→ INSTRUCTIONS TO FOLLOW: Before repeating the entries below, strip out every picture and keep all else as it is.

┌────────

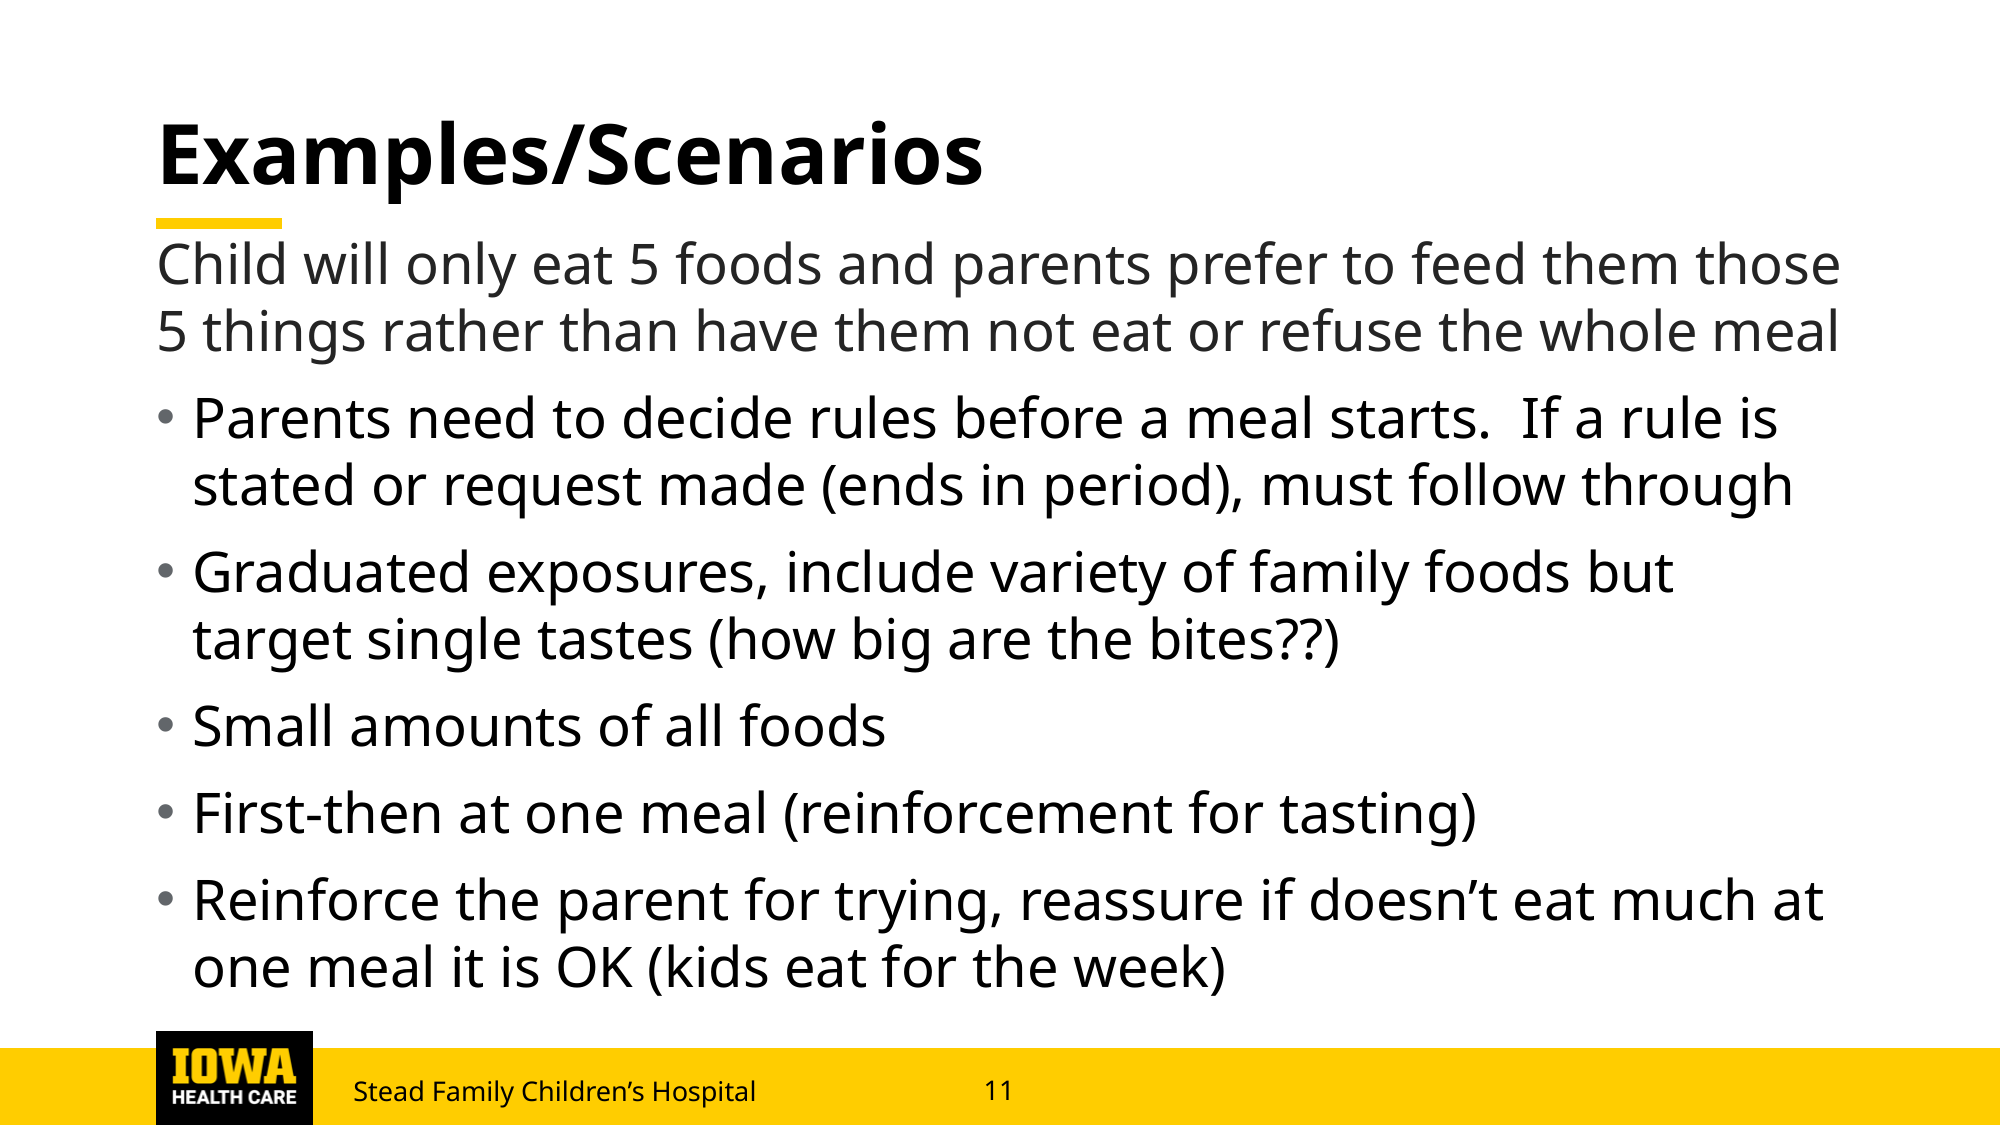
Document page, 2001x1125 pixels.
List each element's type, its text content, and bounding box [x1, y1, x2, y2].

picture [156, 1039, 313, 1125]
list Child will only eat 5 foods and parents prefer to feed them those 5 things rather than have them not eat or refuse the whole meal Parents need to decide rules before a meal starts. If a rule is stated or request made (ends in period), must follow through Graduated exposures, include variety of family foods but target single tastes (how big are the bites??) Small amounts of all foods First-then at one meal (reinforcement for tasting) Reinforce the parent for trying, reassure if doesn’t eat much at one meal it is OK (kids eat for the week) [156, 228, 1847, 1039]
title Examples/Scenarios [156, 86, 1844, 228]
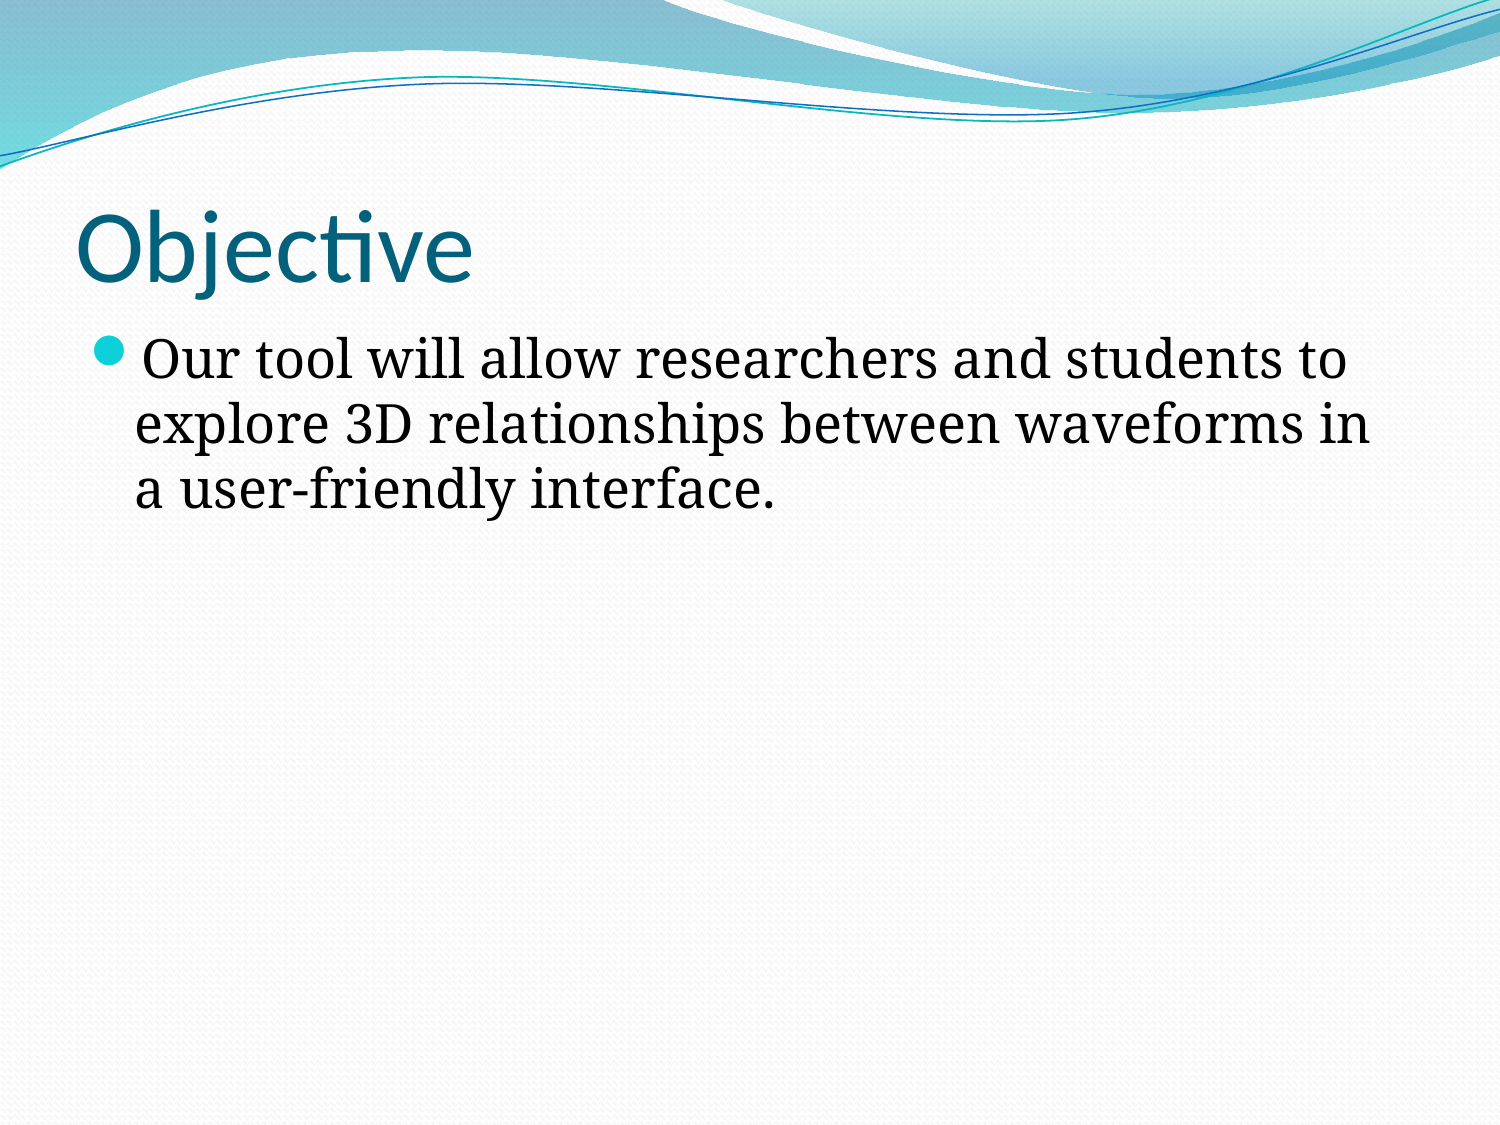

└────────

→ WRITTEN RESPONSE:
Document page, 2001x1125 pixels.
List each element's type, its text content, and bounding box [x1, y1, x2, y2].

picture [156, 1039, 313, 1125]
list Child will only eat 5 foods and parents prefer to feed them those 5 things rather than have them not eat or refuse the whole meal Parents need to decide rules before a meal starts. If a rule is stated or request made (ends in period), must follow through Graduated exposures, include variety of family foods but target single tastes (how big are the bites??) Small amounts of all foods First-then at one meal (reinforcement for tasting) Reinforce the parent for trying, reassure if doesn’t eat much at one meal it is OK (kids eat for the week) [156, 228, 1847, 1039]
title Examples/Scenarios [156, 86, 1844, 228]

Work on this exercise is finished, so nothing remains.